** BEGIN TEXT EXTRACT **
The Compensation Committee, which consisted of Chairman Richard Sheaffer, Edwin
Emerson, Douglas Smith, and Raymond Graves met three (3) times during 1996. The
function of the Compensation Committee is to review Executive Management's past
performance and thereby formulate salary recommendations of Executive
Management for the ensuing year for the consideration of the full Board of
Directors. The Board of Directors does not have a standing nominating
committee, nor a committee performing a similar function.

     During 1996, the Directors of the Bank received Director's fees at the
rate of $400 per Board meeting attended and $200 per committee meeting
attended.  Directors who are also officers of the Corporation or the Bank do
not receive compensation for attendance at any committee meetings.

            SECTION 16(a) BENEFICIAL OWNERSHIP REPORTING COMPLIANCE

     Exchange Act rules and regulations require directors, officers, and
beneficial owners of more than 10% of the Corporation's Common Stock to report,
in a timely manner, transactions involving the sale or purchase of the
Corporation's Common Stock. Transactions by such persons are filed on
Securities and Exchange Commission (the "Commission") Forms 4 and 5. These
rules also require the disclosure of each such person who failed to file a
report in a timely manner during the most recent fiscal year or prior year.

     Douglas Smith filed one (1) late report on a Form 5 Annual Statement on
February 7, 1997, to report a single acquisition transaction. A Form 4 Report
reflecting this transaction was due May 10, 1996.
** END TEXT EXTRACT **
** BEGIN DATASET RECORDS **
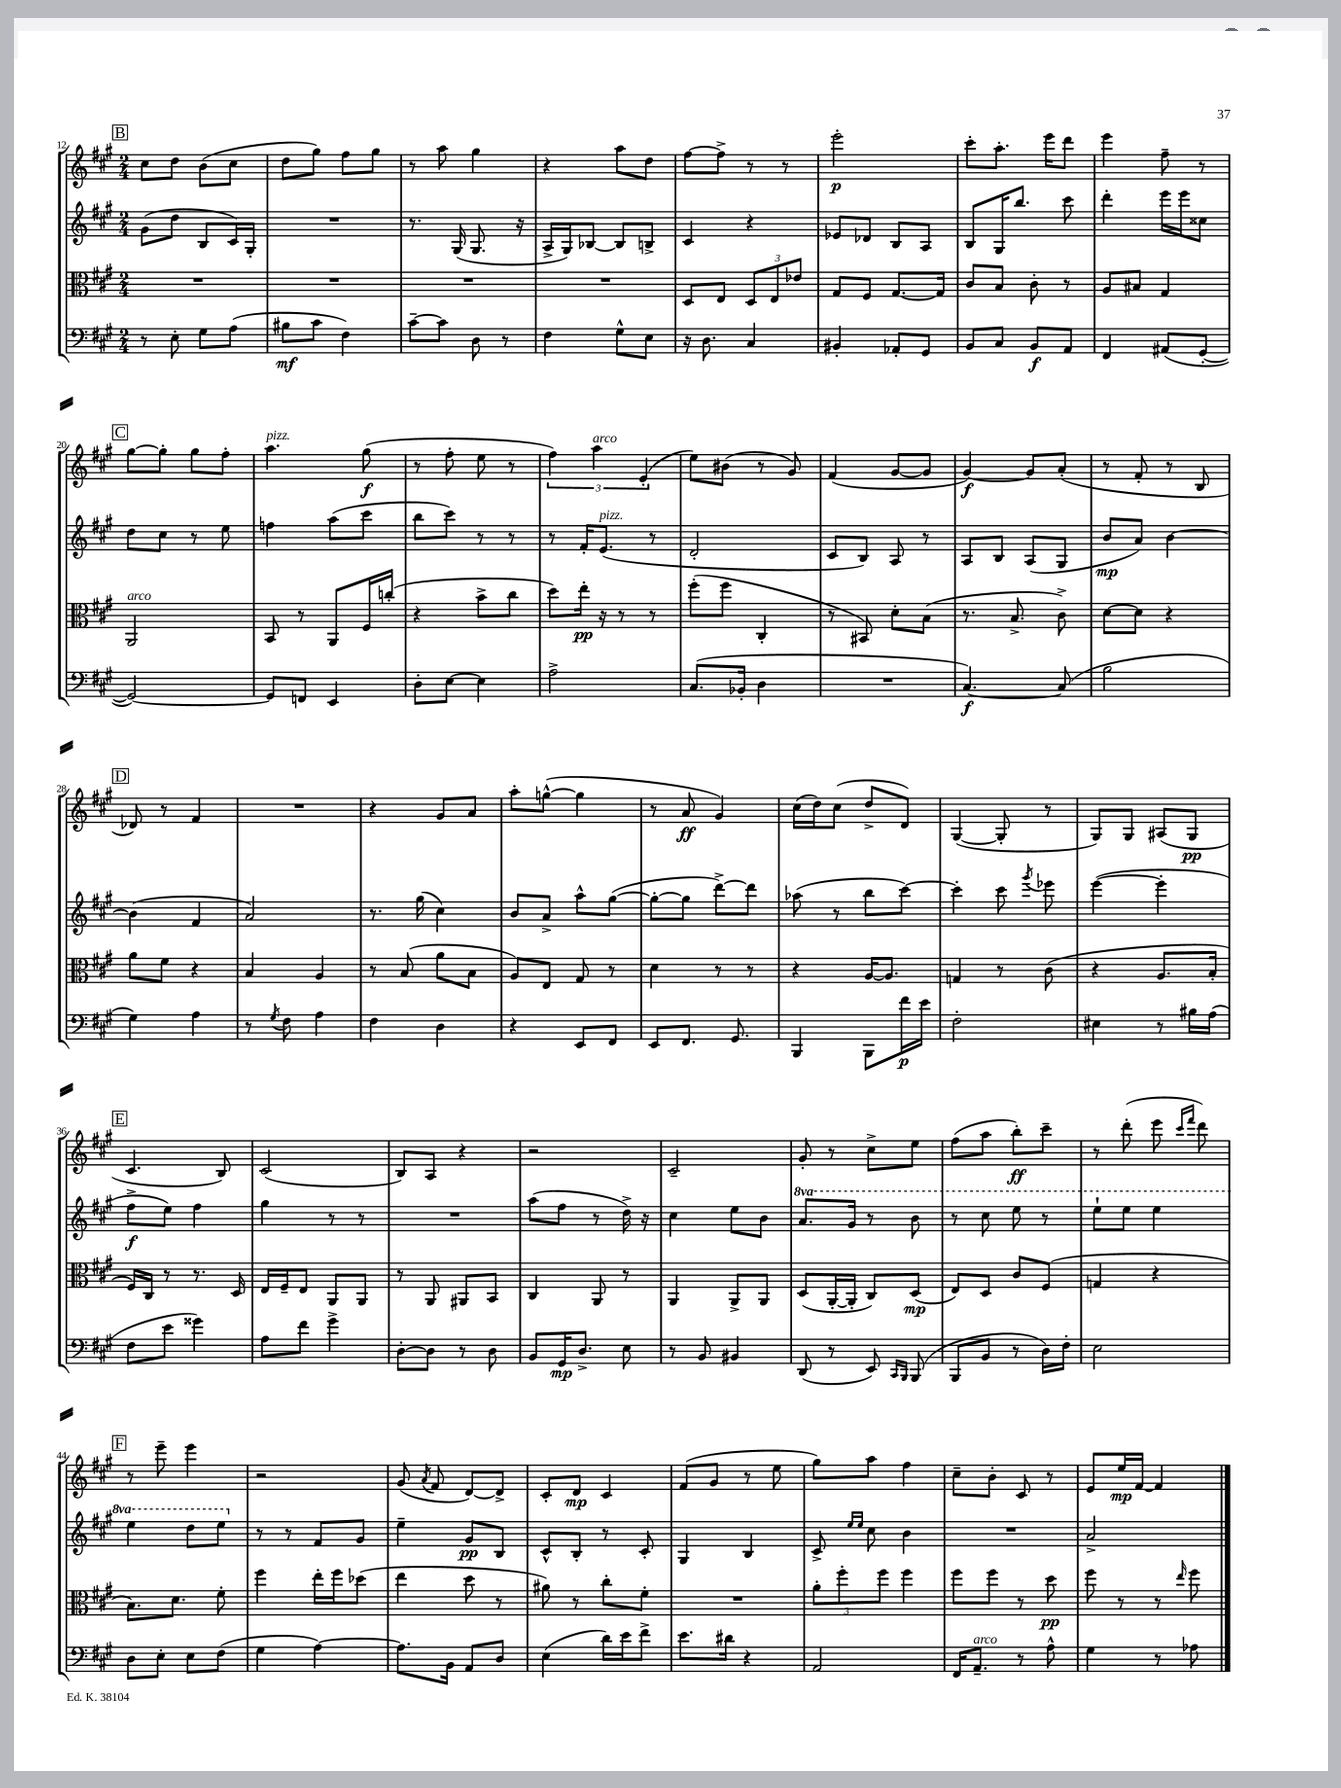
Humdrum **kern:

**kern	**kern	**kern	**kern
*staff4	*staff3	*staff2	*staff1
*clefF4	*clefC3	*clefG2	*clefG2
*k[f#c#g#]	*k[f#c#g#]	*k[f#c#g#]	*k[f#c#g#]
*M2/4	*M2/4	*M2/4	*M2/4
8r	2r	(8g#	8cc#
8E'	.	8dd	8dd
8G#	.	8B	(8b
(8A	.	16c#)	8cc#
.	.	16G#'	.
=	=	=	=
8B#	2r	2r	8dd
8c#	.	.	8gg#)
4F#)	.	.	8ff#
.	.	.	8gg#
=	=	=	=
[8c#~	2r	8.r	8r
8c#]	.	.	8aa
.	.	(16G#	.
8D	.	8.G#	4gg#
8r	.	.	.
.	.	16r	.
=	=	=	=
4F#	2r	16A^	4r
.	.	16G#)	.
.	.	[8B-	.
8G#^^	.	8B-]	8aa
8E	.	8B^	8dd
=	=	=	=
16r	8D	4c#	[8ff#
8.D	.	.	.
.	8E	.	8ff#^]
4C#	12D	4r	8r
.	12E	.	.
.	.	.	8r
.	12e-	.	.
=	=	=	=
4BB#'	8G#	8e-	2eee'
.	8F#	8d-	.
8AA-'	[8.G#	8B	.
8GG#	.	8A	.
.	16G#]	.	.
=	=	=	=
8BB	8c#	8B	8ccc#'
8C#	8B	16G#	8.aa'
.	.	8.bb	.
8BB	8c#'	.	.
.	.	.	16eee
8AA	8r	8ccc#	8ddd
=	=	=	=
4FF#	8A	4ddd'	4eee
.	8B#	.	.
(8AA#	4G#	16eee	8ff#~
.	.	16eee	.
[8GG#'	.	8cc##	8r
=	=	=	=
2GG#_)	2AA	8dd	[8gg#
.	.	8cc#	8gg#']
.	.	8r	8gg#
.	.	8ee	8ff#'
=	=	=	=
8GG#]	8BB	4ff	4.aa
8FF	8r	.	.
4EE	8AA	(8aa	.
.	16F#	8ccc#	(8gg#
.	(16cc'	.	.
=	=	=	=
8D'	4r	8bb	8r
[8E	.	8ccc#)	8ff#'
4E]	8b^	8r	8ee
.	8cc#	8r	8r
=	=	=	=
2A^	8dd)	8r	6ff#)
.	16ee'	16f#'	.
.	.	.	6aa
.	16r	(8.e	.
.	8r	.	.
.	.	.	(6e'
.	8r	8r	.
=	=	=	=
(8.C#	(8ff#'	2d'	8ee)
.	8ff#	.	(8b#
16BB-'	.	.	.
4D	4C#'	.	8r
.	.	.	8g#)
=	=	=	=
2r	8r	8c#	(4f#
.	8BB#)	8B)	.
.	8d'	8A	[8g#
.	(8B	8r	8g#]
=	=	=	=
[4.C#)	8.r	8A	[4g#)
.	.	8B	.
.	8.B^	.	.
.	.	(8A	8g#]
(8C#]	8c#^)	8G#	(8a'
=	=	=	=
2B	[8d	8b	8r
.	8d]	8a)	8f#'
.	4r	[4b	8r
.	.	.	8B
=	=	=	=
4G#)	8a	(4b]	8d-)
.	8f#	.	8r
4A	4r	4f#	4f#
=	=	=	=
8r	4B	2a)	2r
8qG#	.	.	.
8F#	.	.	.
4A	4A	.	.
=	=	=	=
4F#	8r	8.r	4r
.	(8B	.	.
.	.	(16gg#	.
4D	8a	4cc#)	8g#
.	8B	.	8a
=	=	=	=
4r	8A)	8b	8aa'
.	8E	8a^	([8gg^^
8EE	8G#	8aa^^	4gg]
8FF#	8r	([8gg#	.
=	=	=	=
8EE	4d	8gg#'_	8r
8.FF#	.	8gg#]	8a
.	8r	[8ddd^)	4g#)
8.GG#	.	.	.
.	8r	8ddd]	.
=	=	=	=
4BBB	4r	(8aa-	(16cc#
.	.	.	16dd)
.	.	8r	(8cc#
8BBB	[16A	8bb	8dd^
.	8.A]	.	.
16f#	.	[8ccc#)	8d)
16e	.	.	.
=	=	=	=
2F#'	4G	4ccc#']	([4G#
.	8r	8ccc#	8G#']
.	.	8qggg#	.
.	(8c#	8eee-	8r
=	=	=	=
4E#	4r	([4eee	8G#)
.	.	.	8G#
8r	8.A	4eee']	(8A#
16B#	.	.	8G#
(16A	16B'	.	.
=	=	=	=
8F#	16F#)	8ff#^	4.c#
.	16C#	.	.
8e	8r	8ee)	.
4g##)	8.r	4ff#	.
.	.	.	8B)
.	16D	.	.
=	=	=	=
8A	16E	4gg#	(2c#
.	16F#~	.	.
8f#	8E	.	.
4g#^	8AA	8r	.
.	8AA	8r	.
=	=	=	=
[8D'	8r	2r	8B)
8D]	8AA	.	8A
8r	8AA#	.	4r
8D	8BB	.	.
=	=	=	=
8BB	4C#	(8aa	2r
16GG#	.	8ff#	.
8.D^	.	.	.
.	8AA	8r	.
8E	8r	16dd^)	.
.	.	16r	.
=	=	=	=
8r	4AA	4cc#	2c#~
8BB	.	.	.
4BB#	8AA^	8ee	.
.	8AA	8b	.
=	=	=	=
(8DD	(8D	8.aa	8g#'
8r	[16AA'	.	8r
.	16AA']	16gg#	.
8EE)	8C#)	8r	8cc#^
16qqCC#	.	.	.
16qqBBB	.	.	.
(8BBB	(8D	8bb	8ee
=	=	=	=
8BBB	8E)	8r	(8ff#
8BB	8D	8ccc#	8aa
8r	8c#	8eee	8bb')
16D)	(8F#	8r	8ccc#~
16F#'	.	.	.
=	=	=	=
2E	4G	8eee`	8r
.	.	8eee	(8ddd'
.	4r	4eee	8eee
.	.	.	16qqccc#
.	.	.	16qqfff#
.	.	.	8ddd)
=	=	=	=
8D	8.B)	4eee	8r
8E'	.	.	8eee~
.	8.d	.	.
8E	.	8ddd	4eee
(8F#	8f#'	8eee	.
=	=	=	=
4G#	4ff#	8r	2r
.	.	8r	.
[4A)	16ee'	8f#	.
.	16ff#	.	.
.	(8dd-	8g#	.
=	=	=	=
8.A]	4ee	4ee~	(8g#
.	.	.	8qa
.	.	.	8f#
16BB	.	.	.
8AA	8dd	8g#	[8d)
8D	8r	8B	8d^]
=	=	=	=
(4E	8a#)	8c#^^	8c#'
.	8r	8B'	8d
16d)	8cc#'	8r	4c#
16e	.	.	.
8f#^	8f#'	8c#'	.
=	=	=	=
8.e	2r	4G#	(8f#
.	.	.	8g#
16d#	.	.	.
4r	.	4B	8r
.	.	.	8ee
=	=	=	=
2AA	12a'	8c#^	8gg#)
.	12ff#'	.	.
.	.	16qqee	.
.	.	16qqee	.
.	.	8cc#	8aa
.	12ff#	.	.
.	4ff#	4b	4ff#
=	=	=	=
16FF#	8ff#	2r	8cc#~
8.AA~	.	.	.
.	8ff#	.	8b'
8r	8r	.	8c#
8A^^	8dd	.	8r
=	=	=	=
4G#	8ff#	2a^	8e
.	8r	.	16ee
.	.	.	[16f#
8r	8r	.	4f#]
.	16qqee	.	.
8A-	8ff#	.	.
==	==	==	==
*-	*-	*-	*-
** END DATASET RECORDS **
● **REQUIRED TASKS**:
1: Per the corporate governance excerpt, what fee did Bank directors receive for each committee meeting they attended during 1996?
2: Extend the corporate governance excerpt, beginning immediately after its final sentence.
These rows were taken from a separate source.

● **THE RESULTS**:
1: $200 per committee meeting attended.

2:
                                       6


<PAGE>   8



                PROPOSAL TO AMEND THE ARTICLES OF INCORPORATION

     Article 4 of the Amended Articles of Incorporation of the Corporation
authorizes it to issue and have outstanding 1,000,000 shares of Common Stock
with a par value of $12.50 per share. The Board and Management propose to amend
Article 4 to authorize an additional 3,000,000 shares of Common Stock, thereby
increasing the number of authorized shares of Common stock from 1,000,000 to
4,000,000, and to eliminate par value for all issued shares and for all shares
now or hereafter authorized. The Board believes that the approval of the
proposal will be beneficial to the Corporation and its shareholders. Copies of
the Corporation's current and proposed Articles of Incorporation are attached
hereto as Appendix I.

Reasons for additional authorized shares

     Some of the advantages of increasing the number of authorized shares are
as follows: The authorized shares would enable the Corporation to declare and
issue larger stock splits in the future. The Board believes that a stock split
would be advantageous to shareholders by making the stock more available and
thereby improving its marketability. The authority of the Board to issue such
additional shares or grant options for the purchase of such additional shares
could also be used by the Board to resist a takeover attempt that the Board
deems to be contrary to the best interests of the Corporation and its
shareholders. To Management's knowledge, no other party is currently
threatening a takeover of the Corporation. The additional shares could be used
to facilitate the acquisition of another bank by the Corporation, although no
acquisitions are currently planned. Furthermore, the additional shares could be
used for a public offering which would provide a source of additional capital
for the Corporation.  The Board has had discussion from time to time regarding
the possibility of a stock split or the issuance of additional shares of Common
Stock. However, at present, neither action has been approved by the Board.
Further shareholder authorization for the issuance of the shares to be
authorized will not be solicited prior to the issuance of the shares.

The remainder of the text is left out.